■ What to work on
A) Decide whether each statement agrees with the workstation-build text, and support each yes or no with the deciding words quoted from it: (i) The workstation has 64GB of RAM. (ii) The team was able to get the RTX 5090 it wanted. (iii) Both Lexar SSDs hold the operating system.
B) Reproduce the workstation-build text word for word, starting at "We carefully handpicked" and ending at "PCIe 5 speeds).".

■ Text passage

|---|

Building a Monster Workstation PC for Post Production (and the Unexpected Hiccups!)

 

At The Picture House, we decided to build an absolute beast of a PC workstation to power our video production and post-production workflows. The idea? To craft a machine that rips through software like DaVinci Resolve, After Effects, and Photoshop, making our daily grind faster and more efficient. But, as with any ambitious project, things didn’t go quite as planned. Let’s dive into the journey - from picking parts to unexpected roadblocks and final performance insights.



Why Build Our Own PC?

As a video production company, you might wonder why we’re even tackling a DIY PC build. Since the early days of our business we’ve been building our own workstations. It’s not just about saving money; it’s about understanding what’s under the hood, so we can maximize performance, troubleshoot issues, and upgrade or repair with minimal downtime.

Plus, it lets us pick the exact components that suit our software stack, which includes:

  • DaVinci Resolve for editing and colour grading

  • Adobe After Effects for motion graphics

  • Premiere Pro occasionally for editing

  • Capture One and Photoshop for image processing and retouching

The Dream Build: Components Breakdown

We carefully handpicked each component to ensure maximum performance:

  • Motherboard: Asus ProArt X870E - top-tier chipset for AMD, loaded with PCIe 5 slots, tons of high-speed USB-C ports, built-in 10Gb Ethernet, and four M.2 NVMe slots (two at PCIe 5 speeds).

  • CPU: AMD Ryzen 9 9950X - a 16-core, 32-thread powerhouse delivering stellar single and multi-threaded performance for everything from video editing to rendering.

  • Cooler: Noctua NH-D15 (2nd Gen) - a reliable, quiet air cooler that beats liquid coolers in reliability (and a bit less drama if something leaks!).

  • RAM: G.Skill Trident Z5 Neo (DDR5 6000) - 64GB of AMD EXPO-tuned memory, though we’d have liked 96 or 128GB if stock had allowed.

  • Storage: Lexar NM790 - two 4TB NVMe SSDs, one for OS and apps, the other as a scratch disk.

  • GPU: Nvidia RTX 5080 - the latest generation of Nvidia’s flagship cards (at least, at the time of filming). We’d aimed for the 5090, but couldn’t get our hands on one.

  • Case: Fractal Design North XL - a classy, minimalist design with great airflow and a touch of Scandinavian style.

Hitting a Wall: The RTX 5080 Woes

Here’s where things got messy. Despite the killer spec, our workstation didn’t perform as expected in DaVinci Resolve, which is our main editing tool. The RTX 5080, despite being a cutting-edge card, threw up compatibility issues. DaVinci kept asking us to “optimize the neural engines” every time we opened it, which should only happen once.

|---|

■ Supplied material
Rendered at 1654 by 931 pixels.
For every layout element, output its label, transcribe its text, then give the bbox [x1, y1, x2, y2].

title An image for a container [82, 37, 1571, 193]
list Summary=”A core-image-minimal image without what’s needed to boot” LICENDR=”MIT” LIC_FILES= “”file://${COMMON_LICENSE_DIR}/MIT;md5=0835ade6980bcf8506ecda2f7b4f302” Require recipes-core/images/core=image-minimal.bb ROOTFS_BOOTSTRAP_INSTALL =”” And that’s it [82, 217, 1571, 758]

|---|

■ The answers
A)
(i) Yes: "64GB of AMD EXPO-tuned memory"
(ii) No: "We’d aimed for the 5090, but couldn’t get our hands on one."
(iii) No: "one for OS and apps, the other as a scratch disk."

B)
We carefully handpicked each component to ensure maximum performance:

  • Motherboard: Asus ProArt X870E - top-tier chipset for AMD, loaded with PCIe 5 slots, tons of high-speed USB-C ports, built-in 10Gb Ethernet, and four M.2 NVMe slots (two at PCIe 5 speeds).